見我止步不前,何姍姍剛邁上樓梯的腿也隨即一收,也就在這個時候,從我們頭頂的上方,也就是三樓過道中間的地方,隱約透出一陣鋸木頭的聲音。

那<400Hz的低頻聲音正以牆壁爲介質,聽得我們牙根發酸,我的腎上腺激素開始升高,比指甲刮擦鏽鐵皮的聲音還要讓人抓狂。

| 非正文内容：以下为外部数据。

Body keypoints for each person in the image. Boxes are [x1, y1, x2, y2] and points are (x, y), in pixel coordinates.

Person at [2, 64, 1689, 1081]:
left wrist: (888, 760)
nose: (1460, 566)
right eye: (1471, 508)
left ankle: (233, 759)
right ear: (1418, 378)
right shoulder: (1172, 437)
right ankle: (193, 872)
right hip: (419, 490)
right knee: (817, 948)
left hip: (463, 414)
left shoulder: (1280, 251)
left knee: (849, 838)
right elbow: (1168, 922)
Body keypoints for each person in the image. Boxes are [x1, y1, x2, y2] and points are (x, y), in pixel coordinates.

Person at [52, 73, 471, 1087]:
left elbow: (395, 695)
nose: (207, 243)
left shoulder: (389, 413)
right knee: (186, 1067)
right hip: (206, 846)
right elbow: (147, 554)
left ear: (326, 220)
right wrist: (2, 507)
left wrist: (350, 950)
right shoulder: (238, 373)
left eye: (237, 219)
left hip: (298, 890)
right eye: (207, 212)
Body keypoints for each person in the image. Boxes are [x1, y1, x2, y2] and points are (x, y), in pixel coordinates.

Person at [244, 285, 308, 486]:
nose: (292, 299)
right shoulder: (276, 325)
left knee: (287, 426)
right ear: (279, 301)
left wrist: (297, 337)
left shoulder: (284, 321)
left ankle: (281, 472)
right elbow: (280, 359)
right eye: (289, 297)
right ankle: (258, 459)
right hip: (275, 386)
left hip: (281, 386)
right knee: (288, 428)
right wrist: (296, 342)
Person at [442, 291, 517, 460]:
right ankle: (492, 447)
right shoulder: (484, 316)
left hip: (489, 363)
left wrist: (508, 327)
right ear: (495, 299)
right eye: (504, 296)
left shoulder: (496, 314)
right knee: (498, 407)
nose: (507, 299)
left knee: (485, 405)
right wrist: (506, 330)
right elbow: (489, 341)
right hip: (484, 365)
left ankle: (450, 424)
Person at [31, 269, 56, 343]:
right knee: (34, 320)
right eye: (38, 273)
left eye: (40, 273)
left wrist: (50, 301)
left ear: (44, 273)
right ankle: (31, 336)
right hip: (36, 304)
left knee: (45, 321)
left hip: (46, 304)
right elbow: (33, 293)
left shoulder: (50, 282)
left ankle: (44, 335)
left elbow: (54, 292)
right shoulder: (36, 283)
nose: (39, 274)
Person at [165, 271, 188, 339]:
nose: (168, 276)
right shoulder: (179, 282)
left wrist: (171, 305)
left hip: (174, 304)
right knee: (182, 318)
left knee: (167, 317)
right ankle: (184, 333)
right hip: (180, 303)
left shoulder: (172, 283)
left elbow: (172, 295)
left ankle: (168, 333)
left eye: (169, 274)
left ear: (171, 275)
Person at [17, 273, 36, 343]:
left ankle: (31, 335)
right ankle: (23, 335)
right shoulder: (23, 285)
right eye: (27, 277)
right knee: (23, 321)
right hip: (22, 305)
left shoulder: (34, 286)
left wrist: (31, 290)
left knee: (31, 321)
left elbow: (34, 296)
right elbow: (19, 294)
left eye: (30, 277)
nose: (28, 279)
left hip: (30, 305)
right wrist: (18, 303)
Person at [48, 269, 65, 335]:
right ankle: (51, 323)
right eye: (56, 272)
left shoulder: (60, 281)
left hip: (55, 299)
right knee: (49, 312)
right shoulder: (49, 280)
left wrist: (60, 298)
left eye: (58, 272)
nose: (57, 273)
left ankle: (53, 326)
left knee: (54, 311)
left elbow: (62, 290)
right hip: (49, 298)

何姍姍本能地退縮下來,卻被我一手扣住了腕部,她吃痛道:“我不會跟你上去的!”

“這可由不得你!”

我眼神冷冽地把她拽了個趔趄,生生拖着她爬上了樓梯,背貼着牆壁小心翼翼地接近三樓過道,從樓梯拐角處悄悄探出了頭。

只看了一眼,何姍姍便癱軟在我腳下無聲地作嘔,走廊中心的二十米範圍內全是血,如果光是血的話還不算什麼,真正給我以強烈視覺衝擊的是那些碎肉,一小塊一小塊地鋪了一地。

火雲邪神正拿據骨刀在據着一截腿骨,我們聽到那一陣陣的“吱吱”竟是據骨頭的聲音,天才神童已經被分屍成何止八塊,半片腦袋離得我最近,連上面白的腦腸都能數出幾根。

饒是我也禁不住胃裡一陣翻騰,火雲邪神並未察覺到樓梯後面有人,一心專注地據着骨頭,彷彿一個木匠般不時擦擦額頭的汗水,表情卻是相當的鎮靜。

何姍姍嘔了一半天也沒吐出什麼東西,反倒把自己嗆出了眼淚,難受地嗚咽了一聲,我心驟地一緊,火雲邪神的動作也是一僵,擡頭朝這邊看了過來。

也不知道是不是給她發現了,我閃電般地縮回脖子,趕忙捂着住何姍姍的嘴輕而迅捷地往樓梯下面的鏤空處退去。